#### TASK OBJECTIVE:
Present the material starting at the line that contains "Return settings used" and ending at the line that contains "remove entries" as a Markdown table with the columns Row and Line, leaving out blank lines and pictures.

Data items

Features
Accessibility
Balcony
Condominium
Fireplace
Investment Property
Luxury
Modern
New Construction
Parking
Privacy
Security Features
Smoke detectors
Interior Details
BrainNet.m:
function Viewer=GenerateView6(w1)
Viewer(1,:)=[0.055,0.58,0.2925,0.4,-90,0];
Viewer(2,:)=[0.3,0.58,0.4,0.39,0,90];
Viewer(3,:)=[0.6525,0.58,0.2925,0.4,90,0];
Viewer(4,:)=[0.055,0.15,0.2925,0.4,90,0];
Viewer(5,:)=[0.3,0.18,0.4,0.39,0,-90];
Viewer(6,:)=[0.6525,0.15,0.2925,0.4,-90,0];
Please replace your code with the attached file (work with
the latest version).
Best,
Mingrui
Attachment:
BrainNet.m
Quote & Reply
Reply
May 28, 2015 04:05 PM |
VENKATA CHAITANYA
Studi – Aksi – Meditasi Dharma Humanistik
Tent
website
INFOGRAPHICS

--

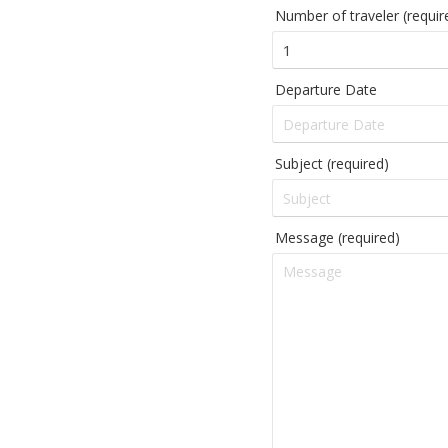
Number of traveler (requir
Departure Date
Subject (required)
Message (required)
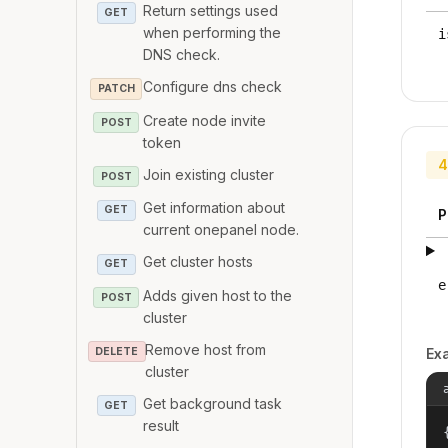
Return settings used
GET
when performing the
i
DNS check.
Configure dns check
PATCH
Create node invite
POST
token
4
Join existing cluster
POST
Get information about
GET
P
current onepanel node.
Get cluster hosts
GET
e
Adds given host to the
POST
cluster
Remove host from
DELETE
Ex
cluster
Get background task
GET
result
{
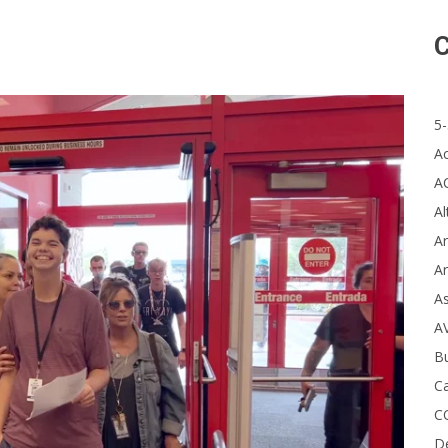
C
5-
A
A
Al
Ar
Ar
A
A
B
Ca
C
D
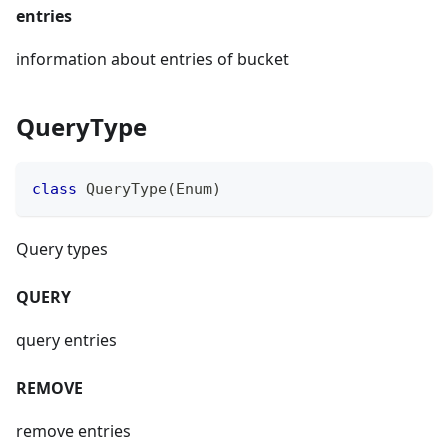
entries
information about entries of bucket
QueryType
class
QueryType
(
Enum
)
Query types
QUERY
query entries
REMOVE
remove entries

==

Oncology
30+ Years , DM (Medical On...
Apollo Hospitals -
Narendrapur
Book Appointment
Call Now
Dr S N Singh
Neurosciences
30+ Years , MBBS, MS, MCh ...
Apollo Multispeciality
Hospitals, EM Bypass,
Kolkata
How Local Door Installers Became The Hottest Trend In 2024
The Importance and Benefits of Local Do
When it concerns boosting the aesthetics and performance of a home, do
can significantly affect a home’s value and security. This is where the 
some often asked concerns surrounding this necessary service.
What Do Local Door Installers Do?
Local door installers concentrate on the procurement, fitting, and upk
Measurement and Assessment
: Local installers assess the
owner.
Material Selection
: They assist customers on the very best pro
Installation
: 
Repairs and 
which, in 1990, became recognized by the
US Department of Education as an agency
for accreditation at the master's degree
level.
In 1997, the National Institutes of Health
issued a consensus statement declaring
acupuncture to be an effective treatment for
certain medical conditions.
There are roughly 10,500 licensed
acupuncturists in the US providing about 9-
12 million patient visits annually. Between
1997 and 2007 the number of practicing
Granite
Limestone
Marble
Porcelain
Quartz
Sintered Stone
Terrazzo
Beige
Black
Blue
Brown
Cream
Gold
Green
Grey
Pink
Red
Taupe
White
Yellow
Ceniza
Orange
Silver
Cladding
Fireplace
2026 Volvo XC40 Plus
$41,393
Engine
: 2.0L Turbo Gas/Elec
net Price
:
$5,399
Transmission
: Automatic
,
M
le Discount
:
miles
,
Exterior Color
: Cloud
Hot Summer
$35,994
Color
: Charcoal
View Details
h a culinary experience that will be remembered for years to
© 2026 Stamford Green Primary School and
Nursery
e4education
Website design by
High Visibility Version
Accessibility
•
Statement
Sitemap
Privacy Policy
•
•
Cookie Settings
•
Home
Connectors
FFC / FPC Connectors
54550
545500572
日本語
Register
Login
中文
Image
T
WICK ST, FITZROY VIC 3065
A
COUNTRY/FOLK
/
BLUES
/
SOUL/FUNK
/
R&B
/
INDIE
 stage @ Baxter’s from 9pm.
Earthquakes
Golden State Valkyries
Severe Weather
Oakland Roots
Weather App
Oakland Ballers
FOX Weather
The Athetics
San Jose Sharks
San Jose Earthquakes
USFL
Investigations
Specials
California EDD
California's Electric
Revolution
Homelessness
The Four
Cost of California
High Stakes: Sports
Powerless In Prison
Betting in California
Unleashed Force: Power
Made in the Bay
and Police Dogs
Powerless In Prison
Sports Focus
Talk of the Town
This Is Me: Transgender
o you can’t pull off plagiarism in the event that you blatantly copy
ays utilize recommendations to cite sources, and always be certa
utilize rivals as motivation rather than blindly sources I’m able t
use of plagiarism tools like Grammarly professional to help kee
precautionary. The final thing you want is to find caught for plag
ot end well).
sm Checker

#### EXERCISE RESULT:
| Row | Line |
|---|---|
| 1 | Return settings used |
| 2 | GET |
| 3 | when performing the |
| 4 | i |
| 5 | DNS check. |
| 6 | Configure dns check |
| 7 | PATCH |
| 8 | Create node invite |
| 9 | POST |
| 10 | token |
| 11 | 4 |
| 12 | Join existing cluster |
| 13 | POST |
| 14 | Get information about |
| 15 | GET |
| 16 | P |
| 17 | current onepanel node. |
| 18 | Get cluster hosts |
| 19 | GET |
| 20 | e |
| 21 | Adds given host to the |
| 22 | POST |
| 23 | cluster |
| 24 | Remove host from |
| 25 | DELETE |
| 26 | Ex |
| 27 | cluster |
| 28 | Get background task |
| 29 | GET |
| 30 | result |
| 31 | { |
| 32 | C |
| 33 | 5- |
| 34 | A |
| 35 | A |
| 36 | Al |
| 37 | Ar |
| 38 | Ar |
| 39 | A |
| 40 | A |
| 41 | B |
| 42 | Ca |
| 43 | C |
| 44 | D |
| 45 | entries |
| 46 | information about entries of bucket |
| 47 | QueryType |
| 48 | class |
| 49 | QueryType |
| 50 | ( |
| 51 | Enum |
| 52 | ) |
| 53 | Query types |
| 54 | QUERY |
| 55 | query entries |
| 56 | REMOVE |
| 57 | remove entries |